Klimanotizen 28
Warum der Anstieg der Methan-Emissionen Sorgen macht. Wie Versicherer durch die Klimakrise kommen. Welche Rolle die stofflichen Grundlagen gesellschaftlicher Regulationsmuster in Debatten über Veränderung spielen sollten. Und was es mit der Idee der Faltung auf sich hat.
#1 Wo stehen wir? Womöglich am Beginn von Termination Zero, wie der Atmosphärenwissenschaftler Euan Nisbet bei »The Conversation« darlegt. Es geht um den schnellen Anstieg des klimawirksamen Methans in der Atmosphäre seit 2006, der vor allem »durch biologische Emissionen und nicht durch die Verbrennung fossiler Brennstoffe« angetrieben wird, wobei die biologischen Emissionen wiederum durch den Klimawandel befeuert werden. Die jüngste Dynamik der Emissionen könnte »ein Zeichen dafür sein, dass ein großer Wandel im Klima der Erde begonnen hat«, so Nisbet.

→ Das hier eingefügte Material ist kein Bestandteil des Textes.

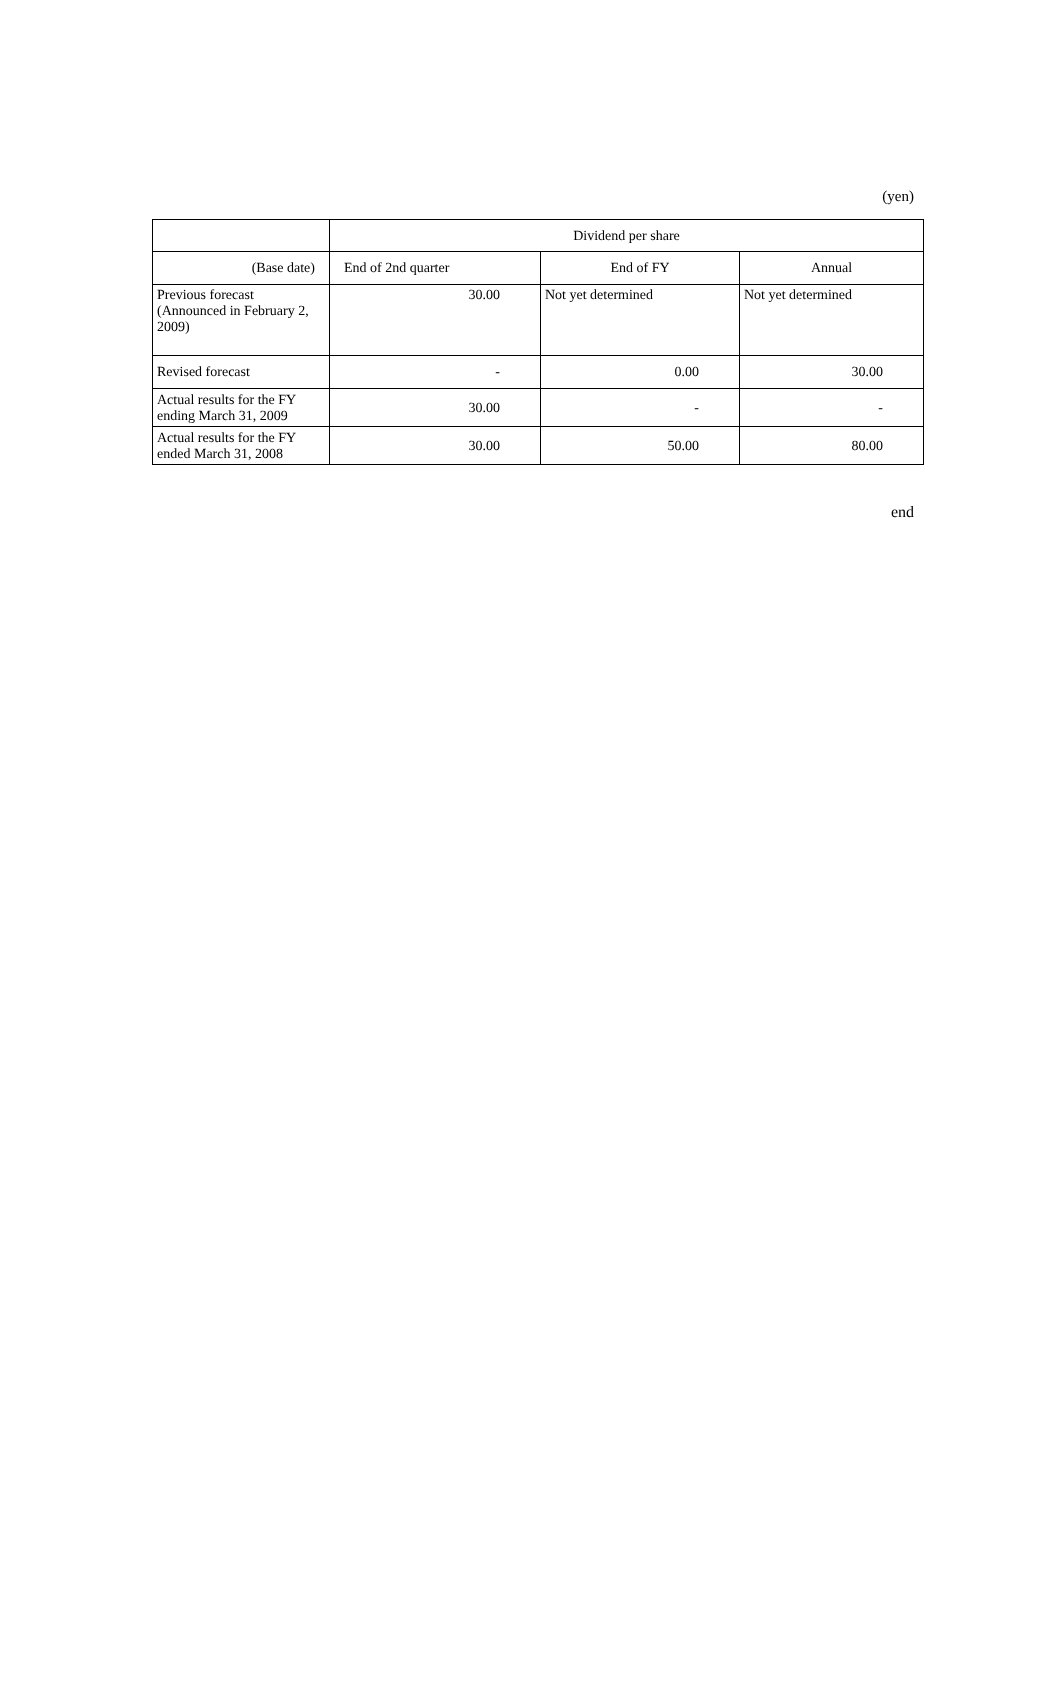(yen)
| | Dividend per share | | |
| --- | --- | --- | --- |
| (Base date) | End of 2nd quarter | End of FY | Annual |
| Previous forecast (Announced in February 2, 2009) | 30.00 | Not yet determined | Not yet determined |
| Revised forecast | - | 0.00 | 30.00 |
| Actual results for the FY ending March 31, 2009 | 30.00 | - | - |
| Actual results for the FY ended March 31, 2008 | 30.00 | 50.00 | 80.00 |
end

Denn eine beschleunigte Zunahme der Methankonzentration sind Kennzeichen der »Übergänge von kalten Eiszeiten zu warmen Zwischeneiszeiten«. Nur: Die Erde befindet sich derzeit schon in einer warmen Zwischenzeit, wohin also führt ein möglicher nächster Übergang? »Zu einer neuen, noch wärmeren Zukunft.« Die Folgen »für die Biosphäre im Allgemeinen als auch für die Nahrungsmittelproduktion in Süd- und Ostasien und Teilen Afrikas im Besonderen, wären beträchtlich«.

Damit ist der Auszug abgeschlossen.